Journal of Indian Society of Periodontology

ORIGINAL ARTICLE
Year
: 2019  |  Volume : 23  |  Issue : 5  |  Page : 409--415

Genotypic variations of Porphyromonas gingivalis in chronic periodontitis patients with and without diabetes: An in vitro study using arbitrarily primed-polymerase chain reaction and heteroduplex-polymerase chain reaction


Siladitya Sen1, Kukkamalla Meena Anand2,  
1 Department of Periodontology, MMDCH, Darbhangha, Bihar, India
2 Department of Periodontology, Manipal College of Dental Sciences, Manipal, Karnataka, India

Correspondence Address:
Dr. Siladitya Sen
Post Graduate Student, Department of Periodontology, Manipal College of Dental Sciences, Manipal - 576 104, Karnataka
India

Abstract

Context: Diabetes has become an endemic throughout the world. Periodontitis is associated with diabetes, and it has been regarded as the sixth complication of diabetes. However, the role of diabetes on periodontopathic microbiota such as Porphyromonas gingivalis remains unclear. Aims: To compare the total number of different genotypes of P. gingivalis in chronic periodontitis patients with and without diabetes by using arbitrarily primed-polymerase chain reaction (AP-PCR) and heteroduplex-PCR. Settings and Design: This is a single-center comparative study. Materials and Methods: A total of 100 patients were included in this study. Patients were divided into two groups: Group A – patients having chronic periodontitis without diabetes (50) and Group B – patients having chronic periodontitis with diabetes (50). Subgingival plaque samples were collected from both groups of patients. Plaque samples were cultured for P. gingivalis. Positive culture samples and extracted DNA from samples by proteinase-K method were collected. Part of DNA samples were checked by AP-PCR using OPA-13 primer, and part of the DNA were checked using heteroduplex-PCR using P. gingivalis-specific Pg8 primer. Results were analyzed by polyacrylamide gel electrophoresis procedure. Statistical Analysis Used: Independent t-test and Chi-square test (SPSS 16) were used. Results: Thirty-four out of fifty samples of Group B patients were found positive for P. gingivalis, whereas 21 out of 50 samples in Group A were found positive for P. gingivalis. AP-PCR showed nine different genotypes in Group B and six different genotypes in Group A. Heteroduplex-PCR showed a total of seven different genotypes in Group B and five different genotypes in Group A. Conclusions: Results of this study show that, in diabetic condition, P. gingivalis shows increased variations in genotypes.



How to cite this article:
Sen S, Anand KM. Genotypic variations of Porphyromonas gingivalis in chronic periodontitis patients with and without diabetes: An in vitro study using arbitrarily primed-polymerase chain reaction and heteroduplex-polymerase chain reaction.J Indian Soc Periodontol 2019;23:409-415


How to cite this URL:
Sen S, Anand KM. Genotypic variations of Porphyromonas gingivalis in chronic periodontitis patients with and without diabetes: An in vitro study using arbitrarily primed-polymerase chain reaction and heteroduplex-polymerase chain reaction. J Indian Soc Periodontol [serial online] 2019 [cited 2019 Oct 14 ];23:409-415
Available from: http://www.jisponline.com/text.asp?2019/23/5/409/263381


Full Text



 Introduction



Periodontal disease is caused by complex bacterial species that provoke host immune response, causing the production of a large spectrum of inflammatory mediators, leading to destruction of connective tissue and supporting alveolar bone.[1]

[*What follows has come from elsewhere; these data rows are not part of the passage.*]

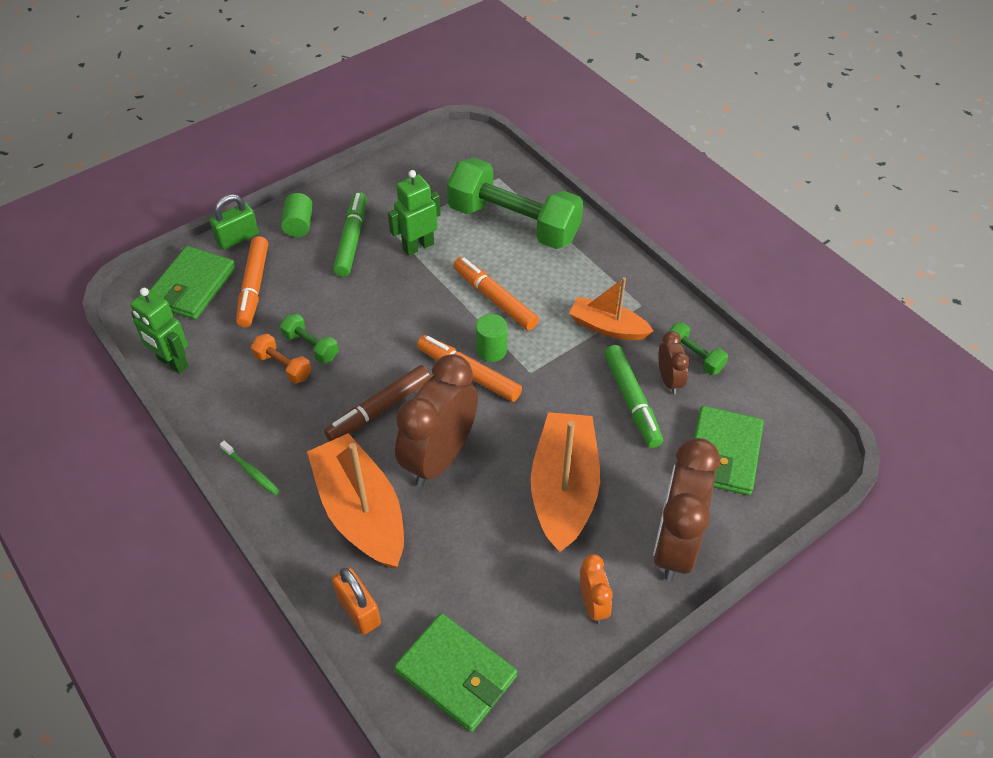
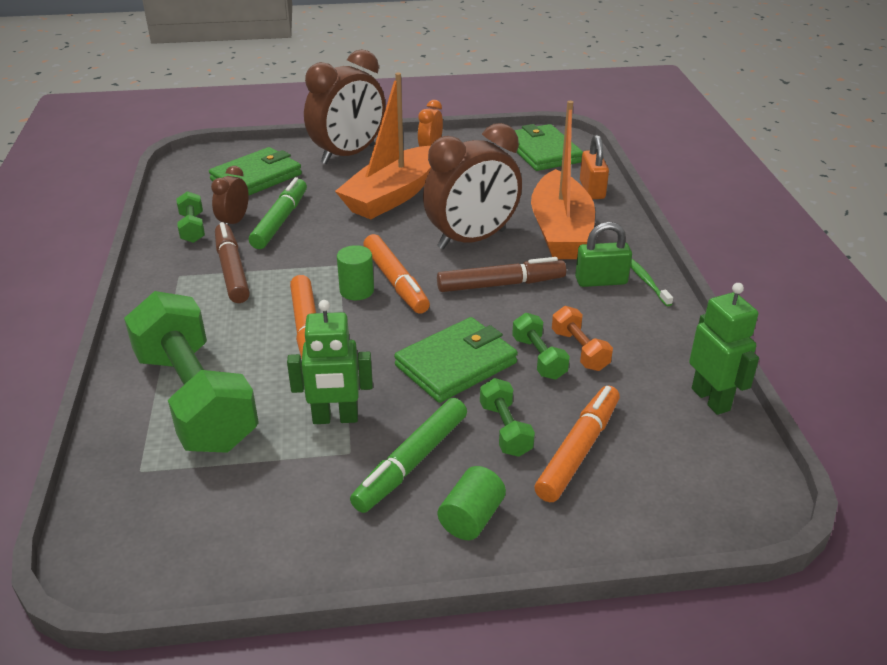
camera: 150 degrees left, 15 degrees down
green wallet [150,246,236,320] -> green wallet moved to [394,317,518,403]
green padlock [210,194,259,250] -> green padlock moved to [575,222,632,287]
orange boat [569,277,653,340] -> brown marker [215,222,250,303]
none -> green dumbbell [480,378,535,457]

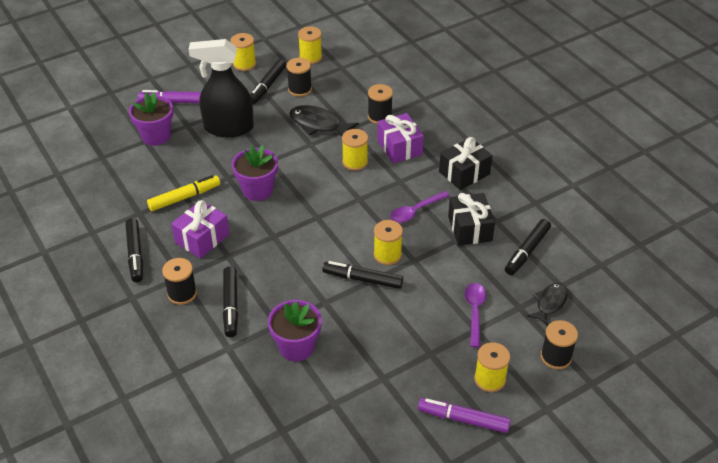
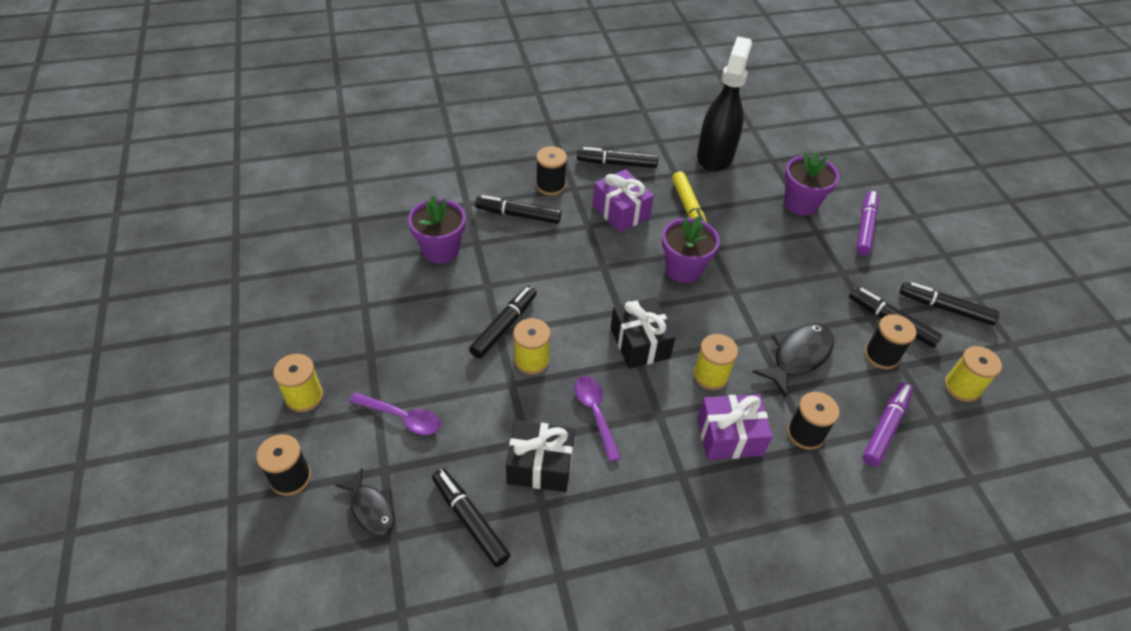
camera: 105 degrees right, 5 degrees up
black spray bottle [189,39,254,137] -> black spray bottle moved to [697,36,752,172]
yellow spool [230,33,256,71] -> black marker [900,282,1000,325]
purple marker [418,398,511,433] -> purple marker moved to [862,382,913,467]
black gift [439,137,493,190] -> black gift moved to [611,297,676,369]

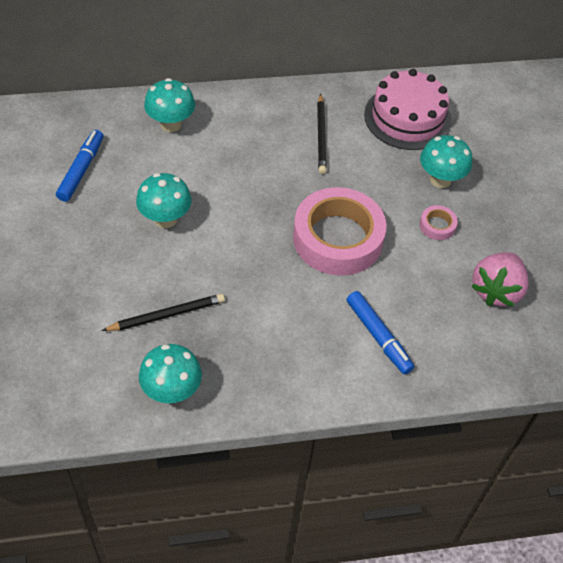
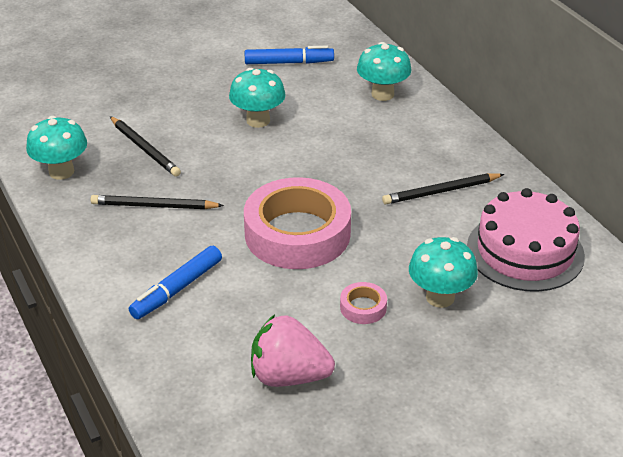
camera: 75 degrees right, 15 degrees down
none -> black pencil [91,195,224,209]

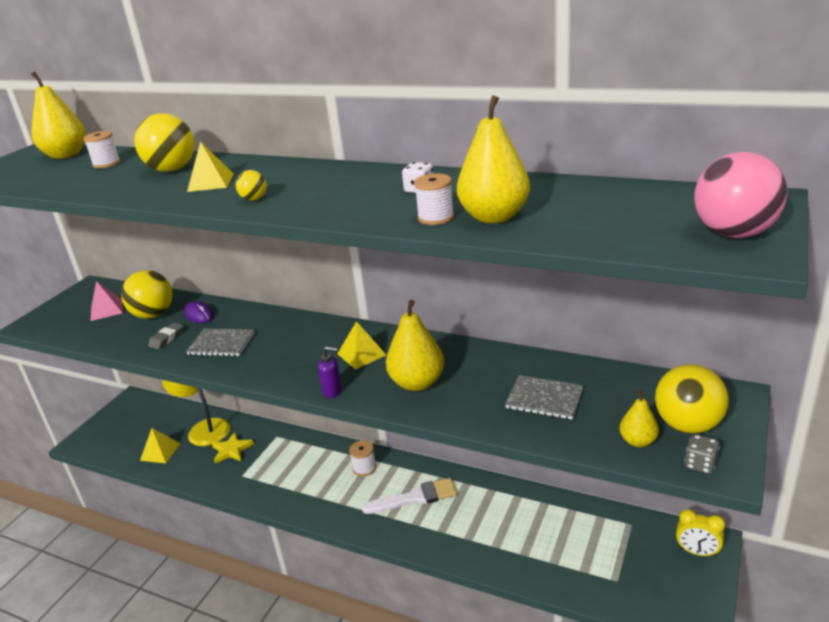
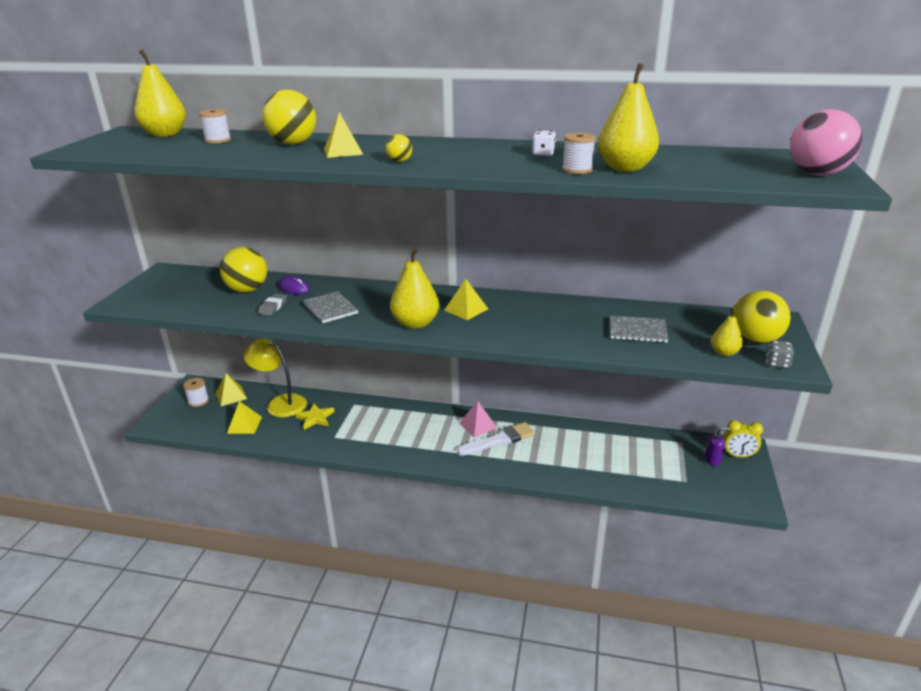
camera: 15 degrees left, 0 degrees up
pink pyramid [91,281,123,321] -> pink pyramid moved to [459,401,497,437]
grey notebook [186,329,255,356] -> grey notebook turned 60 degrees clockwise [303,291,358,323]
purple soap dispenser [318,346,342,398] -> purple soap dispenser moved to [705,427,730,466]
white spool [349,441,377,476] -> white spool moved to [183,378,209,407]
yellow pear [386,300,444,391] -> yellow pear moved to [390,248,439,329]
none -> yellow pyramid [216,373,247,406]

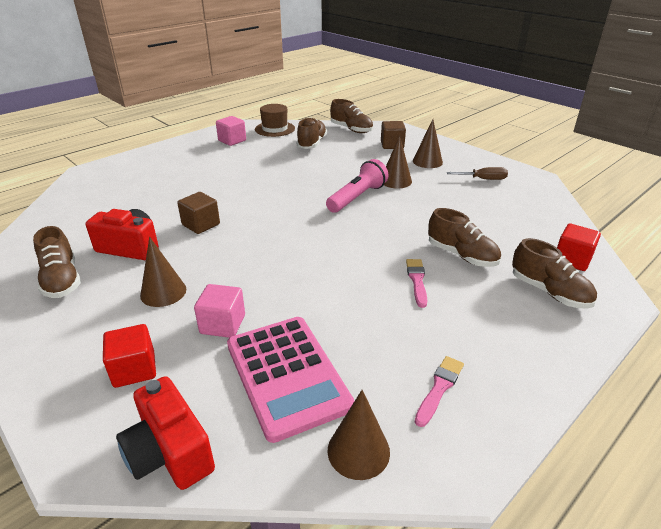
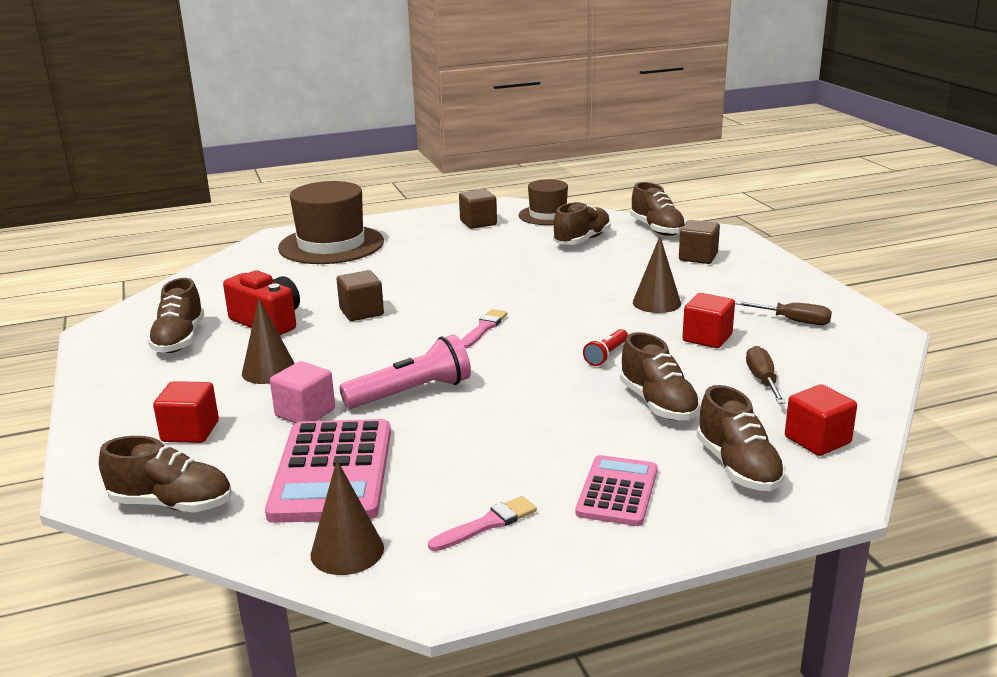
camera: 25 degrees right, 10 degrees down
red camera [116,376,215,490] -> brown shoe [99,436,232,512]
pink cube [216,116,246,146] -> brown cube [459,189,497,229]
pink flashlight [326,159,389,213] -> pink flashlight moved to [339,334,471,409]
pink brush [406,259,427,308] -> pink brush moved to [461,309,507,349]
brown cone [413,119,443,168] -> none
none -> brown hat [278,181,384,264]
none -> pink calculator [575,455,658,526]
none -> red flashlight [583,329,628,366]
none -> red cube [682,293,735,348]
none -> brown screwdriver [746,346,786,404]

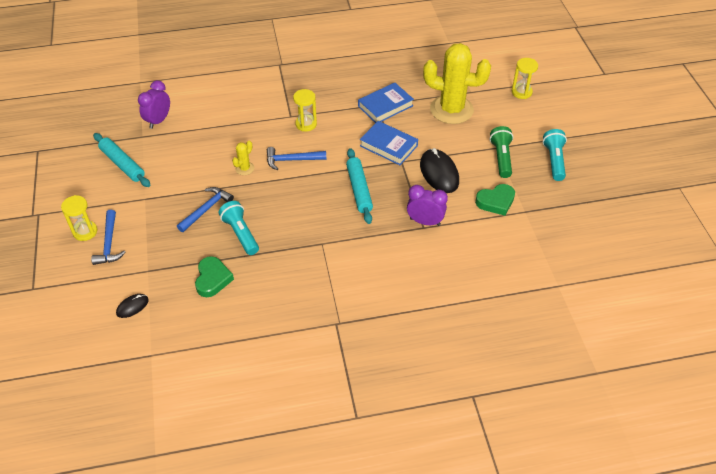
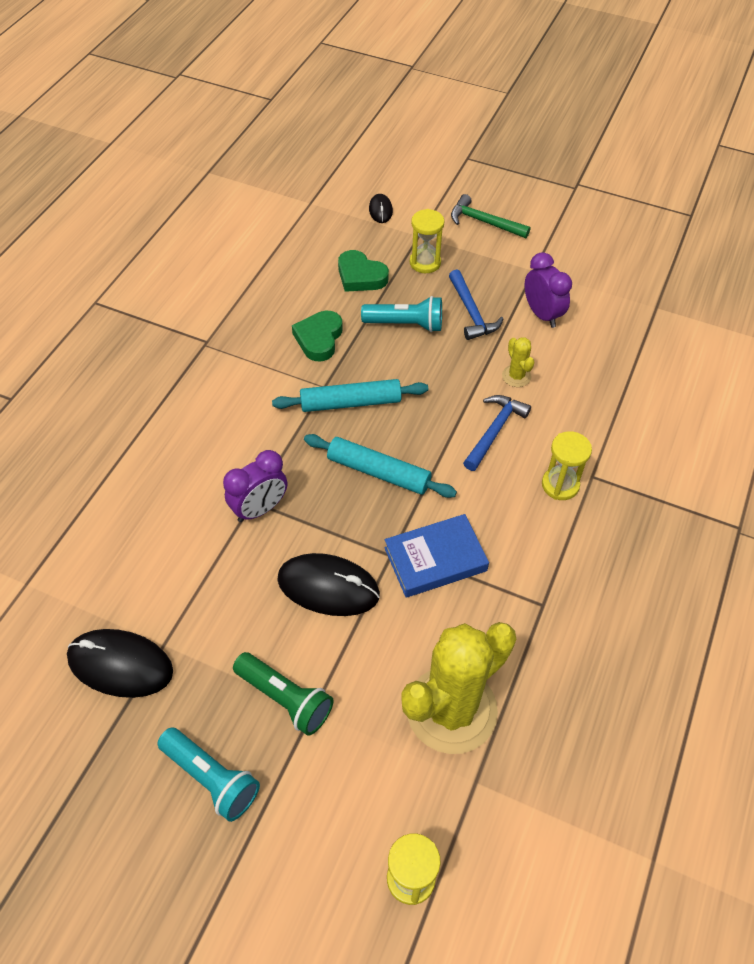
camera: 125 degrees right, 5 degrees up
yellow hourglass [61,195,97,241] -> yellow hourglass moved to [410,209,445,273]
blue hammer [91,210,126,265] -> green hammer [451,194,531,238]
turquoise rolling pin [93,133,150,187] -> turquoise rolling pin moved to [272,379,428,412]
purple clock [138,80,170,129] -> purple clock moved to [525,252,572,328]
blue book [358,83,414,123] -> none
green heart [475,184,515,216] -> green heart moved to [292,311,343,361]
none -> black mouse [67,629,173,698]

The change from periodontal health to disease is associated with the transposition of predominantly Gram-positive bacterial flora with Gram-negative anaerobes.[2] A constant association has emerged between Porphyromonas gingivalis, a Gram-negative, black pigmented strictly anaerobic bacterium, and manifestation of periodontal diseases.[3],[4]

There has also been a long-standing debate for many years if diabetes has any role to play on the periodontal microbiota. This question was first raised by scientists in the late 1980s, who postulated that elevated glucose in gingival crevicular fluid (GCF) in diabetic individuals assists the growth of specific microbial species in the subgingival area,[5] resulting in increased propensity to periodontitis and faster disease progression. Studies to find out the impact of diabetes on periodontal microbiota showed inconclusive and contradicting data. There are few studies which showed increase in periodontopathic bacteria in patients with diabetes;[6] however, there are few studies which reported that diabetes has insignificant effect on microbial population in periodontal patients.[7],[8]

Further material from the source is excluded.